11 gennaio 2012 12:49

Diverse le iniziative contro il peggioramento dei servizi

Le associazioni dei consumatori pugliesi, riunite nell'Istituto Pugliese del Consumo e nella Consulta Regionale dei Consumatori e Utenti, hanno presentato questa mattina al Presidente Vendola e alla stampa le iniziative che stanno intraprendendo contro Trenitalia a seguito del peggioramento del servizio reso sulle linee notte dei treni che collegano la Puglia con il nord, nonchè dell'aumento dei prezzi dei biglietti e della scarsa trasparenza sulle promozioni pubblicizzate.

Trenitalia è di fatto un concessionario di servizio pubblico essenziale: il trasporto su rotaie efficiente è indispensabile, sia per l'abbattimento delle emissioni dannose per l'atmosfera che per la qualità che l'efficienza degli spostamenti. Il maggior numero di utenti che utilizzano tale mezzo di trasporto anche in virtù della sua economicità sono studenti fuori sede, o lavoratori, gente comune certamente non tutti manager o dirigenti di aziende.

Pare invece che a Trenitalia interessino solo le fasce alte di popolazione, nelle recenti ristrutturazioni infatti sono totalmente trascurate le fasce medio basse, è peggiorata la qualità del viaggio costringendo per numerose tratte verso il Nord a pesanti trasbordi (lunghe attese tra un treno e le relative coincidenze) con forzoso incremento delle relative tariffe; privilegiando i contatti con le grandi città per fare concorrenza agli aerei e trascurando il patrimonio vero del treno che è il territorio che attraversa.

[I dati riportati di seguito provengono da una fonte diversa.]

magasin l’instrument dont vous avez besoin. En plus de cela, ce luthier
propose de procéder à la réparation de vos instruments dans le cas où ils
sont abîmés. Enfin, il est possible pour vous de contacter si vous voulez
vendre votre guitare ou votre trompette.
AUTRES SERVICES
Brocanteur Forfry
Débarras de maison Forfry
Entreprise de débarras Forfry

Le Associazioni dei consumatori hanno pertanto predisposto le seguenti azioni:

a) Diffida a Trenitalia ai fini di una Class Action in quanto come concessionario di un servizio pubblico essenziale con le recenti modifiche degli orari e l'abolizione dei treni, ha peggiorato le condizioni di confortevolezza e dei tempi di percorrenza di alcune tratte, a causa del cambio forzoso e delle coincidenze non tempestive.

b) Esposto all'Antitrust con riferimento al tema dell'aumento dei prezzi e delle promozioni pubblicizzate per pratica commerciale scorretta; la nuova organizzazione prevede 4 livelli che sostituiscono le precedenti classi ( prima e seconda). Dal punto di vista delle tariffe, solo la classe executive (ultimo livello) ha tariffa inferiore alla ex seconda classe. Peccato però che vi siano pochissimi posti a tale tariffa sui circa 500 disponibili di ogni treno. La media del costo del biglietto dei primi tre livelli, di contro è mediamente più alta della vecchia seconda classe. In questo modo l'introito di Trenitalia sarà necessariamente più alto, penalizzando economicamente pesantemente gli utenti, specie gli abituali frequentatori di tale mezzo di trasporto a cui non viene garantita trasparenza sulla quantità e qualità di tariffe effettivamente disponibili. All'antitrust chiediamo inoltre quale sia il grado di attuazione delle direttive europee in materia di concorrenza nei servizi di trasporto pubblico. Trenitalia è di fatto, attualmente in regime di monopolio per quanto attiene le tratte di percorrenza nazionale. Cosa inaccettabile, perchè allo strapotere di questa azienda non è data la possibilità agli utenti di alcuna altra opzione alternativa di trasporto su rotaie.

c) Istituzione di un numero verde 800661834 attivo dal lunedì al venerdì dalle ore 9,30 alle 13,00 per raccogliere reclami e denunce di utenti al fine di attivare una miriade di azioni di risarcimento danni nei confronti di Trenitalia a causa dei numerosi disservizi che devono subire i viaggiatori, da far valere innanzi ai Giudici di Pace i quali si sono già dimostrati particolarmente disposti ad accogliere le istanze dei cittadini.

d) Attivazione di un monitoraggio costante del servizio di trasporto, previa una opportuna convenzione con la Regione Puglia, che consenta alle associazioni dei consumatori di mettere in atto quanto previsto dal Comma 461 art. 2 della Finanziaria 2008. Il monitoraggio ha come obiettivo quello di obbligare Trenitalia a rispettare gli standard di qualità previsti dal contratto di servizio con La Regione Puglia e in caso di inadempienze, alla applicazione da parte della Regione delle penali e le sanzioni previste dallo stesso.